Report the number of lines below in which the word "segment" occurs. Nothing else is needed.

(Scene geometry reasoning data)
• • •

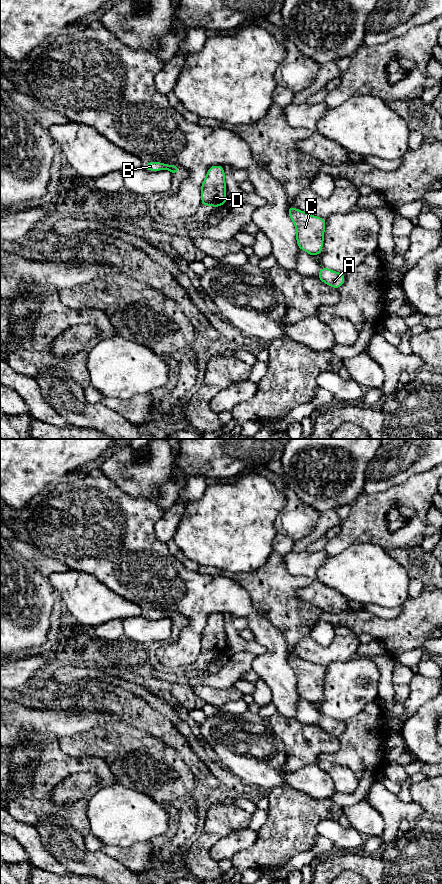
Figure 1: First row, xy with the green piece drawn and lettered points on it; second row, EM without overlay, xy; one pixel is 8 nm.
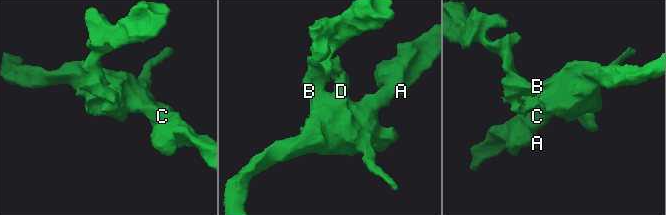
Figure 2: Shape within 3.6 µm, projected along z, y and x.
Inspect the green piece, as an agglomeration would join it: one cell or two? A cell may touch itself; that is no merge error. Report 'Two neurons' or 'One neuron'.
One neuron

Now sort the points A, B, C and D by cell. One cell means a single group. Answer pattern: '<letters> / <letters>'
A B C D

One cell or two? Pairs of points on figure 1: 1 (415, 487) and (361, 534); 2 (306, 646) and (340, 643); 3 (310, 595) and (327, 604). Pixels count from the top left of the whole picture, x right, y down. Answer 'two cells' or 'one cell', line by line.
1: one cell
2: one cell
3: one cell

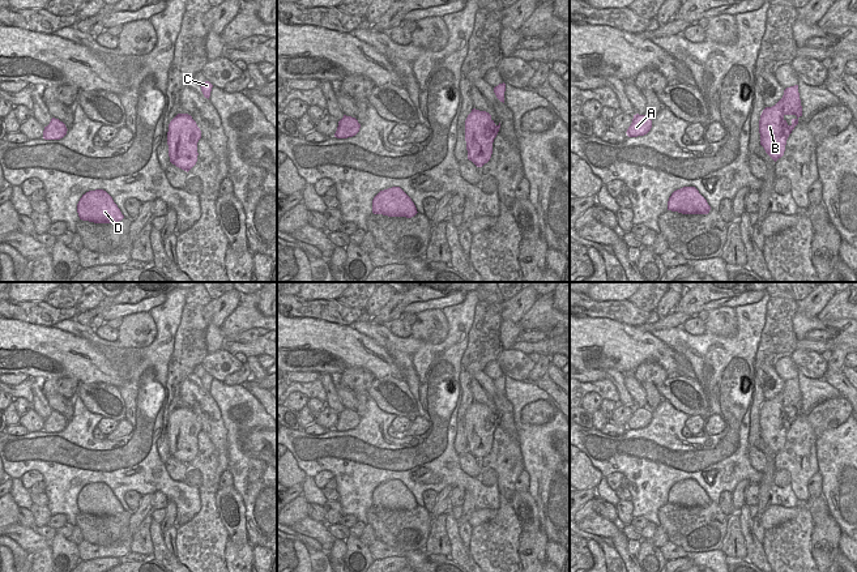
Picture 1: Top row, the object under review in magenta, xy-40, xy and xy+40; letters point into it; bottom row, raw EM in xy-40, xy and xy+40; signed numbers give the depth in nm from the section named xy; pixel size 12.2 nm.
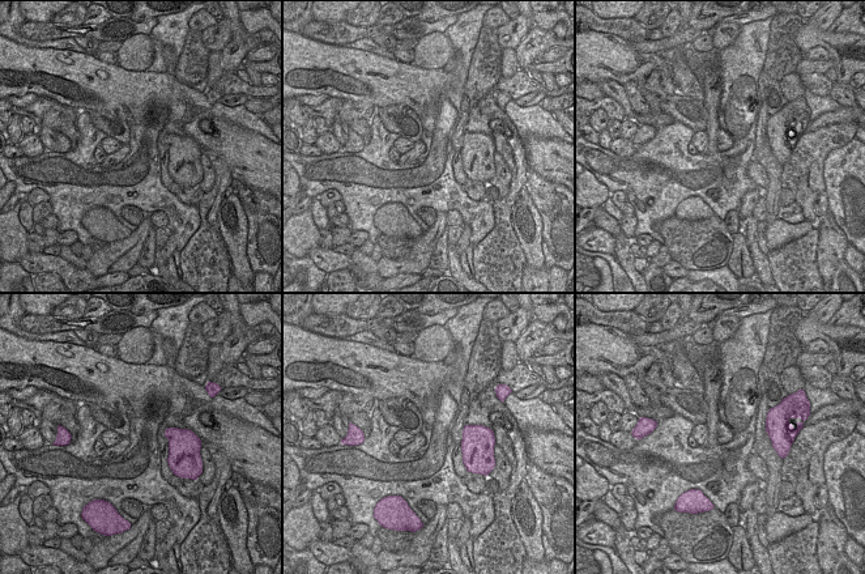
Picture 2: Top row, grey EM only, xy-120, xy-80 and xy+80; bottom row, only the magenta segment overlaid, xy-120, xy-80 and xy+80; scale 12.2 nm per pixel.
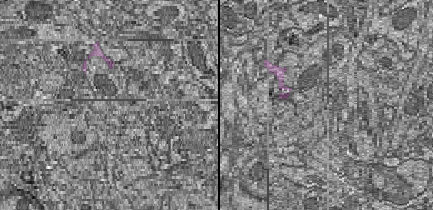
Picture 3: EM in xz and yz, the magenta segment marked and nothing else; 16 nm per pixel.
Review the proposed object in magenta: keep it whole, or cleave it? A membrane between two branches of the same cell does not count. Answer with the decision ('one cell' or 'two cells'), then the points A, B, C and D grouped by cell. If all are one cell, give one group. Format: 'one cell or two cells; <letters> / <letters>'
one cell; A B C D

• • •

**Completed task:**
2